Village and parish in Hampshire, England

Lockerley is a village and civil parish in Hampshire, England on the border with Wiltshire. The village lies on the southern bank of the River Dun about two miles upstream from its confluence with the River Test and about 4 km east of West Dean which is just over the Wiltshire border. The parish has a population of around 827 people. The nearest town is Romsey, about 8 km to the south-east and is about 13 miles from Salisbury.

The Wessex Main Line railway crosses the parish, the nearest stations being at Dunbridge and West Dean.

==Facilities==
In Lockerley there is a village shop, a garage, and a school, Lockerley C of E Primary School. The parish church of St John the Evangelist was built in 1890. There is also a Baptist chapel.

==History==
Lockerley Camp is an Iron Age hillfort just to the East of Lockerley.

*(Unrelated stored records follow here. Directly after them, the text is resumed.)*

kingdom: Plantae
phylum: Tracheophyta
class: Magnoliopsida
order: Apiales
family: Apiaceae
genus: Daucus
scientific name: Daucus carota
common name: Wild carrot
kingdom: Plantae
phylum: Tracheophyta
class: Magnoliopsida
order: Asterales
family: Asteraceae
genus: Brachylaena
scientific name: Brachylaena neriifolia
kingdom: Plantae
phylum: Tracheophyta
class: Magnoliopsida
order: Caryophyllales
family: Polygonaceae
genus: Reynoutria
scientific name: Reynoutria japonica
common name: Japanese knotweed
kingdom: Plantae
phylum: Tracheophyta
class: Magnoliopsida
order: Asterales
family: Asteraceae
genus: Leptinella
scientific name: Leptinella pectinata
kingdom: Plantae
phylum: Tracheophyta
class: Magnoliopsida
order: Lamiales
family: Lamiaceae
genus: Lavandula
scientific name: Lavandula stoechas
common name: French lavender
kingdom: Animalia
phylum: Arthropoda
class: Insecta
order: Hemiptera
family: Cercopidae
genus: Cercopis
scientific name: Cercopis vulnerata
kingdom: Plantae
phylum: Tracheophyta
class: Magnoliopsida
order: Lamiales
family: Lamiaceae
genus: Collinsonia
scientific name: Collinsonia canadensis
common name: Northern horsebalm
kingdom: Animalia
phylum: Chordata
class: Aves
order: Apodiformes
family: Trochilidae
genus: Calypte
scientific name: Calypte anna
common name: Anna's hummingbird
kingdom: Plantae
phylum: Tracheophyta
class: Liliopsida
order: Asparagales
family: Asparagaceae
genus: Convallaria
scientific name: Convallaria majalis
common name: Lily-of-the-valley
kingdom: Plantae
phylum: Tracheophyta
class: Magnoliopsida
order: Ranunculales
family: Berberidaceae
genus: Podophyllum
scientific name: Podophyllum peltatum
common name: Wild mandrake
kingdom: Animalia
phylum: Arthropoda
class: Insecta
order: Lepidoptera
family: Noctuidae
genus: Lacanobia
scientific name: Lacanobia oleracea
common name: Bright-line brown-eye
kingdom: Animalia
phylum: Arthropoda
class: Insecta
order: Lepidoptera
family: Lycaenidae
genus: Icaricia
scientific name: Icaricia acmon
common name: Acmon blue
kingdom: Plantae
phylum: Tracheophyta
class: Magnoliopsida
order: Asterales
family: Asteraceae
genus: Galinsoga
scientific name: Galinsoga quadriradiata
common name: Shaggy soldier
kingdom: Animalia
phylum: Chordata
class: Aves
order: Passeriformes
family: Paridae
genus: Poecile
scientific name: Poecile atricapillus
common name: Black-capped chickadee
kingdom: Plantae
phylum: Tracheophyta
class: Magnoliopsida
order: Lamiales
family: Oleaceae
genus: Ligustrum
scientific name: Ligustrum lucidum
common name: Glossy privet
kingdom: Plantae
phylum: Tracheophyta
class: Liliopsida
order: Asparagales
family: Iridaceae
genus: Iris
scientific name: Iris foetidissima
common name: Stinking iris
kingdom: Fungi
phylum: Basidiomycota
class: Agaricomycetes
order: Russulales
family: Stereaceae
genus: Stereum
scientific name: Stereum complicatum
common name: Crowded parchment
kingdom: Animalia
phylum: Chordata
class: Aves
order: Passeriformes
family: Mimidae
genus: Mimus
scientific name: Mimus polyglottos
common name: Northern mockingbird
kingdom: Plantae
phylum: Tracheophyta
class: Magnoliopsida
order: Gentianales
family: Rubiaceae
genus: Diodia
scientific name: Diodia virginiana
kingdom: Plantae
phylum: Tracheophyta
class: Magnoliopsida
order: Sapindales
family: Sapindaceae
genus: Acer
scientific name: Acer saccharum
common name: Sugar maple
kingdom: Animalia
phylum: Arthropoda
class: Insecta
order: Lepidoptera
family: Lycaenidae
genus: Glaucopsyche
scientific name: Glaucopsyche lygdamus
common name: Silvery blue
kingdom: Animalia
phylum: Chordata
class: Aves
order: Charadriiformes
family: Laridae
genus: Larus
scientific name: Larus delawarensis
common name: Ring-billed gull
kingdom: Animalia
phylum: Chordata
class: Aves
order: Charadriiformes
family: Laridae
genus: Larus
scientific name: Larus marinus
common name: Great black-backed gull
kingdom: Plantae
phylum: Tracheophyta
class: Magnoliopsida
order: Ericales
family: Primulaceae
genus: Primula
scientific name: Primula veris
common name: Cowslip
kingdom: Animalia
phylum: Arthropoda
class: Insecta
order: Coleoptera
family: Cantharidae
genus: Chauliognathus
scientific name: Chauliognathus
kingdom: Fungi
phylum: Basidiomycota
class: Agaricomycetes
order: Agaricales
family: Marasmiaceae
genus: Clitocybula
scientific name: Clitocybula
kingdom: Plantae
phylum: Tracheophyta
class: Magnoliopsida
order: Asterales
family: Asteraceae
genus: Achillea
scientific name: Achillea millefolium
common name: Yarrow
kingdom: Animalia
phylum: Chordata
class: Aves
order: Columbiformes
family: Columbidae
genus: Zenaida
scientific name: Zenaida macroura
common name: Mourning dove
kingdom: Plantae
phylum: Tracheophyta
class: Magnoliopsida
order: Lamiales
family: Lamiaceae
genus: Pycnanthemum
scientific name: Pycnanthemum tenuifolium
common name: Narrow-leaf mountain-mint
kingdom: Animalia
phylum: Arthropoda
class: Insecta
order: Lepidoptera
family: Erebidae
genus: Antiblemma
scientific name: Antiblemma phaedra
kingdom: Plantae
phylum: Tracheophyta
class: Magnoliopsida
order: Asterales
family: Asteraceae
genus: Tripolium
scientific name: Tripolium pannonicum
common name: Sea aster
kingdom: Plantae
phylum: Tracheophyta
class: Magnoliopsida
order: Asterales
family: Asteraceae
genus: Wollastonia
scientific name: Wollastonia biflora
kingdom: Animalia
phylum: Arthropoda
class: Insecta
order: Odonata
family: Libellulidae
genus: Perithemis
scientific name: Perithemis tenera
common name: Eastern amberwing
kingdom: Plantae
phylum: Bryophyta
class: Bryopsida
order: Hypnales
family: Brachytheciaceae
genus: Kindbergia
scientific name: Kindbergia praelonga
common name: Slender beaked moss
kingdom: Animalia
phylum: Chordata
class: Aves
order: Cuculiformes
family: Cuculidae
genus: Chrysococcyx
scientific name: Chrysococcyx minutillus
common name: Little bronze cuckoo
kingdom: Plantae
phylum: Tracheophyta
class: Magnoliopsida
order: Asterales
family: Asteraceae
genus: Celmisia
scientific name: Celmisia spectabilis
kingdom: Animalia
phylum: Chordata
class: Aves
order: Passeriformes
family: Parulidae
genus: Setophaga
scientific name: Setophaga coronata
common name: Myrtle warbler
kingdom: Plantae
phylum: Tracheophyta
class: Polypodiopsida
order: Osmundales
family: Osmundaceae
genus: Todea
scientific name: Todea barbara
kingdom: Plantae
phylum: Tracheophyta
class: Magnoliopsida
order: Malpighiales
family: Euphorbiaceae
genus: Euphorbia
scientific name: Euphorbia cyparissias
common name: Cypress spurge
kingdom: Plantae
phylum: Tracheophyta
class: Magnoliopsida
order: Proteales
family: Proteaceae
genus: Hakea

The settlement, from the Old English lōcere lēah (a keeper's clearing), probably started as a woodland clearing from the 600s specifically for keeping pigs. By the time of the Domesday Book in 1086, the chapel at Lockerley was one of six nearby that paid customary dues to the minster at Mottisfont. The site of this Saxon chapel now lies within the churchyard of St John the Evangelist.

Lockerley Hall was built by wealthy merchant Frederick Dalgety in the 19th century and it was used to house soldiers during the First World War. In the Second World War, Lockerley was the site of a huge storehouse for the US Army prior to the Invasion of Europe, established in October 1943 and largely obsolete by October 1944 by which time supplies were being sent direct to France. The depot was just outside Dunbridge station and comprised 15 miles of sidings and 134 covered sheds.